Bizzare hashed file lookup issue

Post questions here relative to DataStage Server Edition for such areas as Server job design, DS Basic, Routines, Job Sequences, etc.

Moderators: chulett, rschirm, roy

Post Reply
chulett
Charter Member
Charter Member
Posts: 43085
Joined: Tue Nov 12, 2002 4:34 pm
Location: Denver, CO

Bizzare hashed file lookup issue

Post by chulett »

I've never seen behaviour like this before, so I turn to the collective for help as the client no longer has a support agreement. :?

Many records written to a hashed file, all six fields are key fields. I don't think this matters, but for the record this is a pathed hash with a VOC record created for it, more on that later. Here are the four records we're interested in today, nothing changed to protect the innocent:

600000401502,1,DEP,600000587101,1,EMAILM
600000401502,1,DEP,600000587102,1,XLINE
600000401502,1,DEP,600000587099,1,WEBLINK
600000401502,1,DEP,600000587100,1,BDESC


When I do a 'View Data' of the hashed file and 'Find' for the value in the first field, what comes up in the viewer during the first pass are these four records:

600000401502,1,DEP,600000587101,1,EMAILM
600000401502,1,DEP,600000587102,1,XLINE
600000401502,1,DEP,600000587099,1,WEBLINK
600000401502,1,DEP,600000587102,1,XLINE


Note that record 2 is repeated in place of record 4. Click 'Find' one more time, it tells me it found nothing more and would I like to start over from the beginning, I say yes and it then shows me the correct four records:

600000401502,1,DEP,600000587101,1,EMAILM
600000401502,1,DEP,600000587102,1,XLINE
600000401502,1,DEP,600000587099,1,WEBLINK
600000401502,1,DEP,600000587100,1,BDESC


Why in the Blue Blazes does the first pass thru the hashed file return bad data? Every subsequent pass thru it shows correctly until I close and reopen the viewer, at which point the behaviour repeats itself. This problem is also manifesting itself in the job that leverages this hashed file (via a UV stage with a single key field marked so it returns multiple records) the BDESC record is not being returned, but rather the XLINE one is coming down twice instead. Also note this View Data behaviour is consistent regardless of if we check via the hashed file stage or via the UV stage, both exhibit the same troublesome behaviour.

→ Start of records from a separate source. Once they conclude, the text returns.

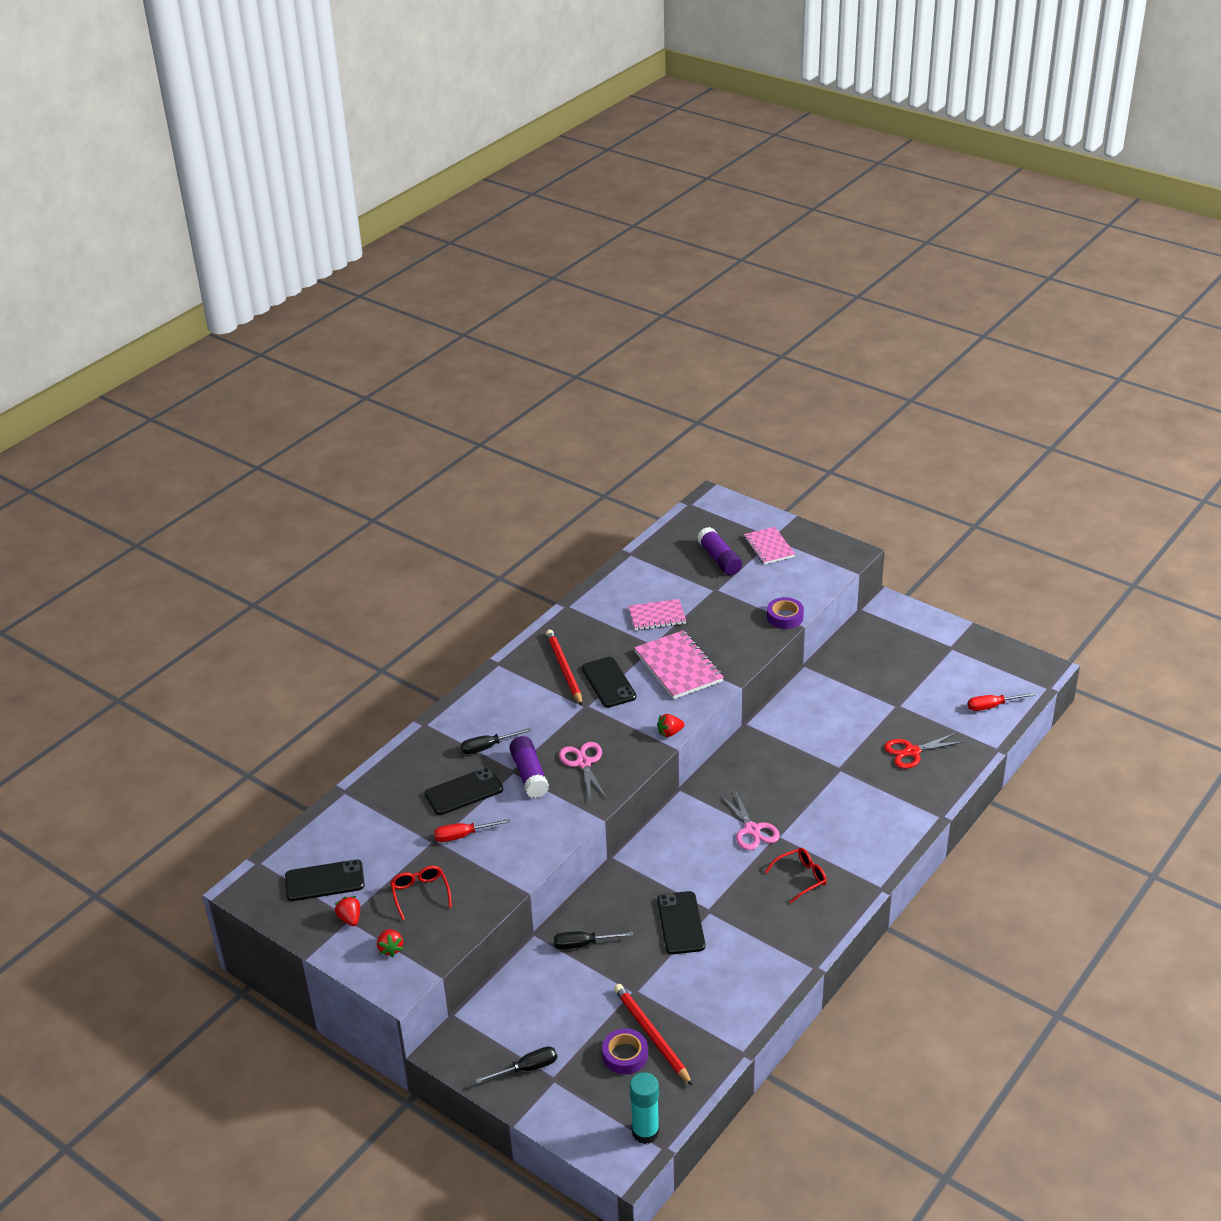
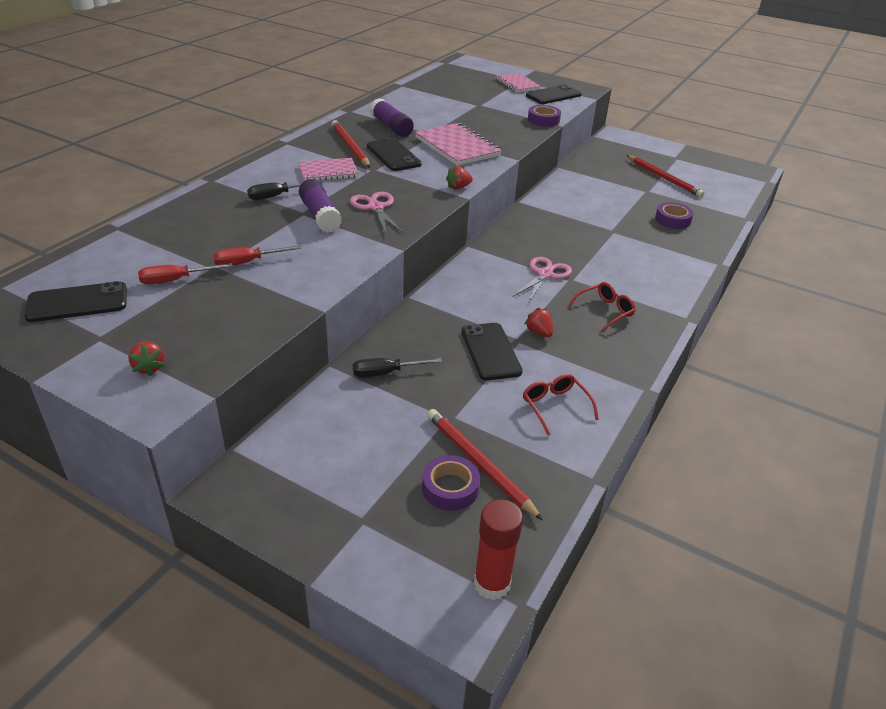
camera: 10 degrees left, 0 degrees up
red strawberry [334,896,360,926] -> red strawberry moved to [524,308,553,337]
red glasses [390,866,452,920] -> red glasses moved to [523,374,599,436]
black phone [425,768,503,815] -> black phone moved to [526,84,582,104]
black screwdriver [475,1046,557,1084] -> none
pink notebook [628,599,686,630] -> pink notebook moved to [298,158,359,181]
turquoise glue stick [630,1072,659,1144] -> red glue stick [474,499,523,600]
purple glue stick [697,527,742,575] -> purple glue stick moved to [370,98,414,137]
pink scissors [720,790,780,850] -> pink scissors turned 120 degrees counterclockwise [512,257,572,304]
red scissors [884,732,966,769] -> purple tape [655,202,694,229]
red screwdriver [968,692,1035,711] -> red screwdriver moved to [138,263,233,284]
none -> red pencil [626,155,704,197]

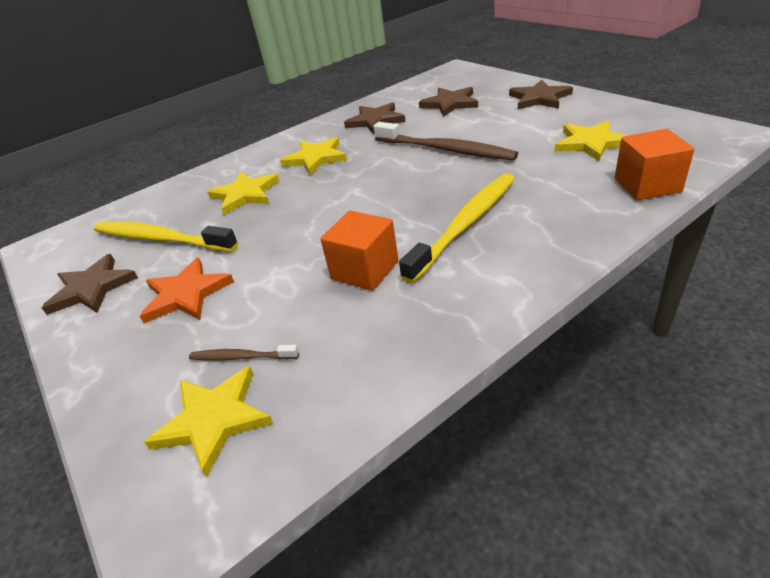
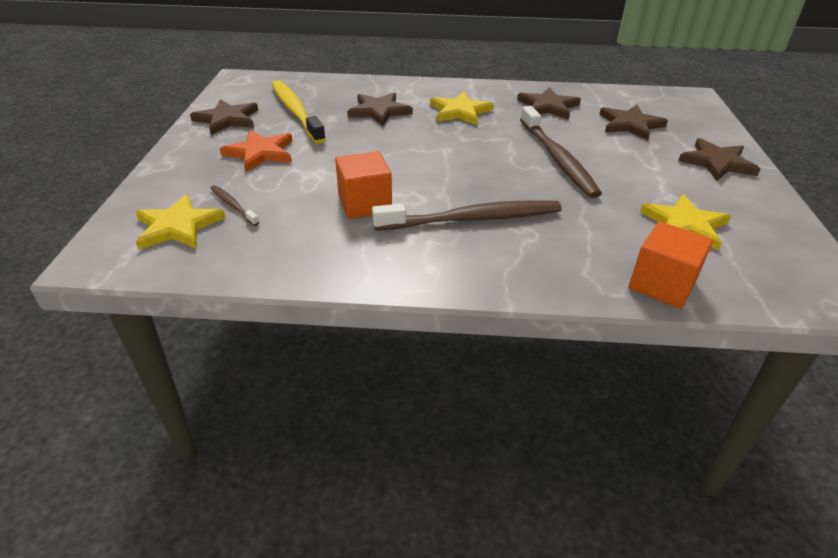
camera: 35 degrees right, 0 degrees up
yellow star [207,172,279,215] -> brown star [347,92,413,126]
yellow toothbrush [399,173,515,283] -> brown toothbrush [372,200,562,231]

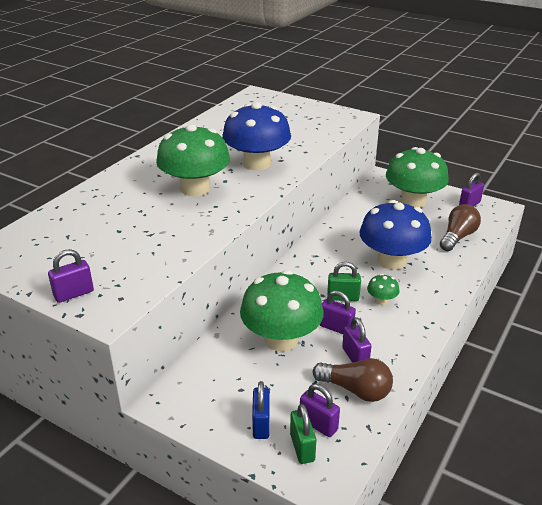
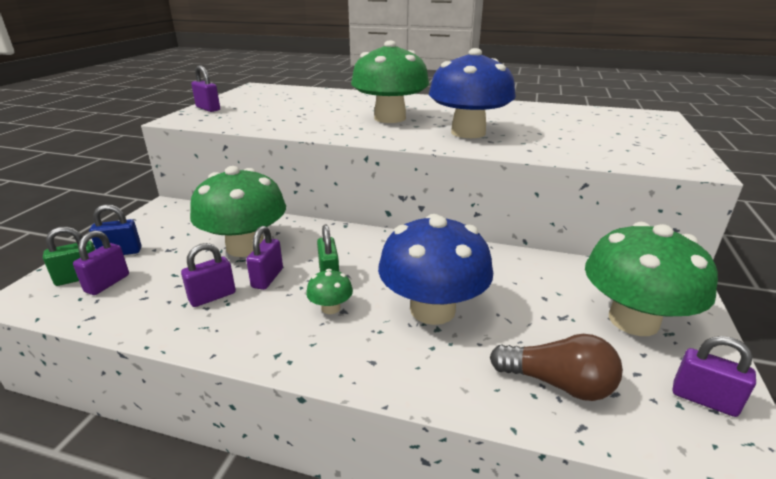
camera: 75 degrees right, 5 degrees down
brown light bulb [313,358,393,402] -> none

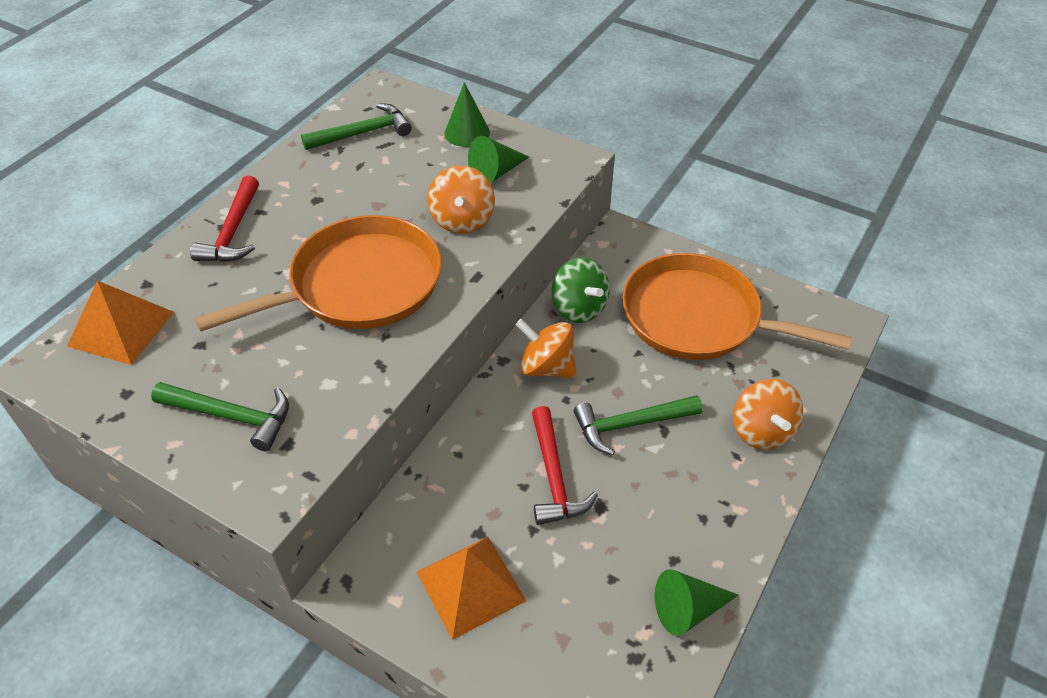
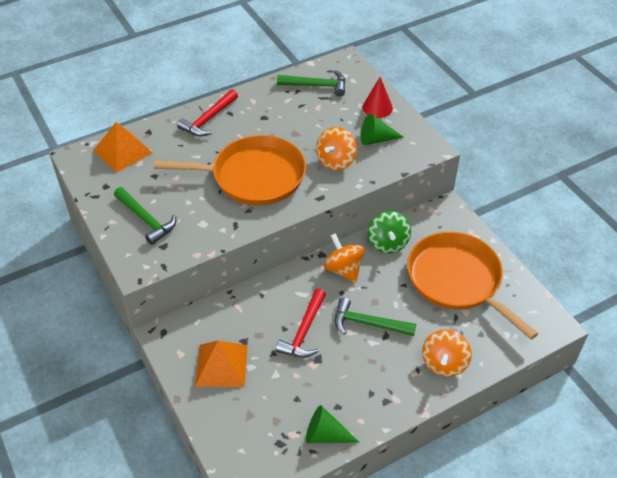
camera: 30 degrees right, 0 degrees up
green cone [445,82,490,147] -> red cone [362,77,393,118]

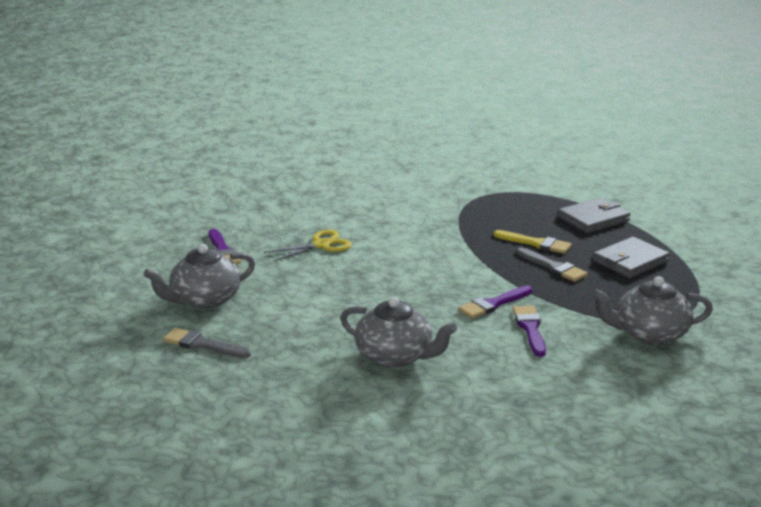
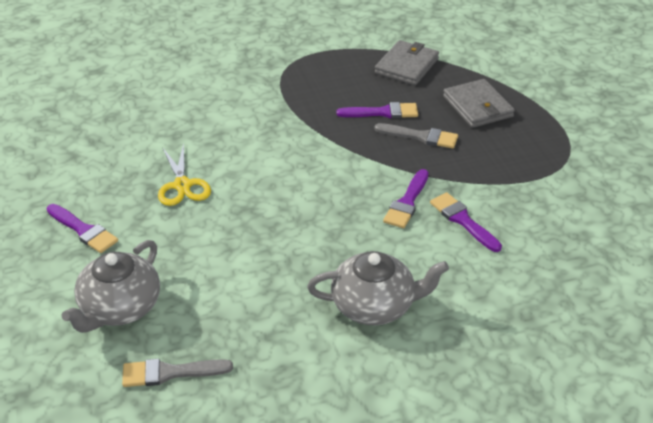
camera: 30 degrees left, 15 degrees up
yellow scissors [264,230,352,262] -> yellow scissors turned 135 degrees clockwise [158,143,211,206]
yellow brush [493,230,572,254] -> purple brush [337,102,418,119]
grey teapot [591,276,713,345] -> none
grey wallet [593,237,670,278] -> grey wallet turned 45 degrees counterclockwise [443,79,515,128]

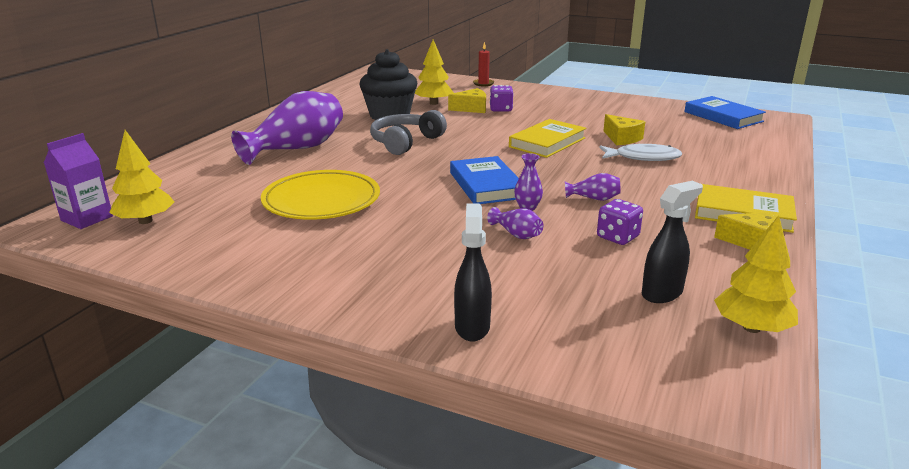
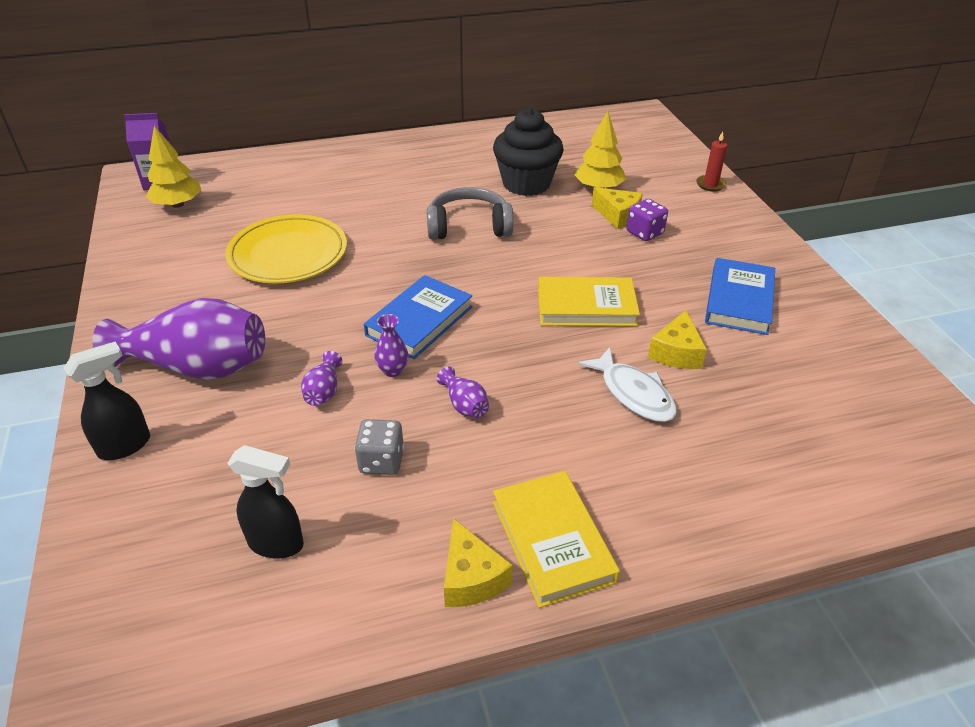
camera: 50 degrees right, 15 degrees up
purple vase [231,91,343,165] -> purple vase moved to [92,298,265,380]
purple dice [597,199,643,245] -> grey dice [355,419,404,475]
blue book [684,96,766,129] -> blue book moved to [705,258,775,335]
yellow tree [714,215,798,333] -> none

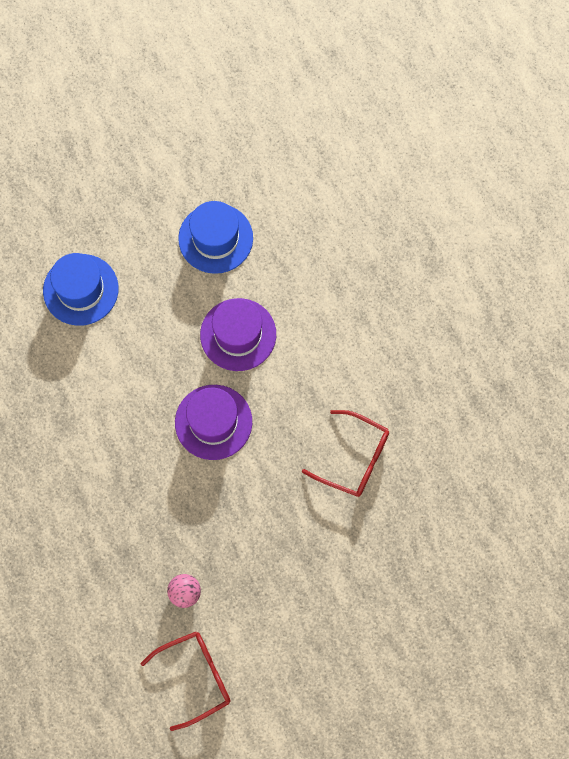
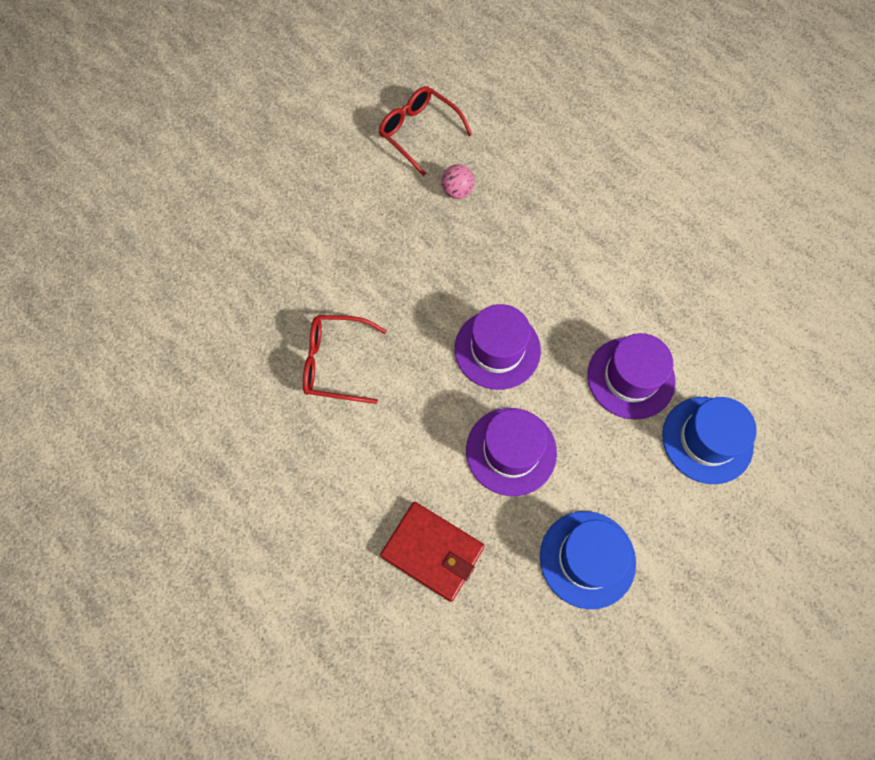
camera: 160 degrees right, 5 degrees down
red glasses [141,632,231,731] -> red glasses turned 90 degrees clockwise [379,86,472,176]
none -> red wallet [380,502,485,602]
none -> purple hat [587,333,676,420]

I've run UVFIXFILE on the hashed file and it showed no issues. Any ideas? Things to try? I'm... baffled.
-craig

"You can never have too many knives" -- Logan Nine Fingers
chulett
Charter Member
Charter Member
Posts: 43085
Joined: Tue Nov 12, 2002 4:34 pm
Location: Denver, CO

Post by chulett »

Forgot to mention something - there is an index created over the first column of the hashed file to support the multi-row lookup via the UV stage. I'm wondering if as a first step I should delete and recreate just the index, see if that has any effect on the issue. However... what would the syntax be? We use CREATE.INDEX to create it but I can't find any mention of a corresponding DELETE.INDEX command.
-craig

"You can never have too many knives" -- Logan Nine Fingers
chulett
Charter Member
Charter Member
Posts: 43085
Joined: Tue Nov 12, 2002 4:34 pm
Location: Denver, CO

Post by chulett »

Sheesh - just to further complicate this, I ran the job that creates the hashed file in the Dev project, a separate server from the production server. It pulled down the same number or records and exhibits the exact same behaviour when doing View Data. :?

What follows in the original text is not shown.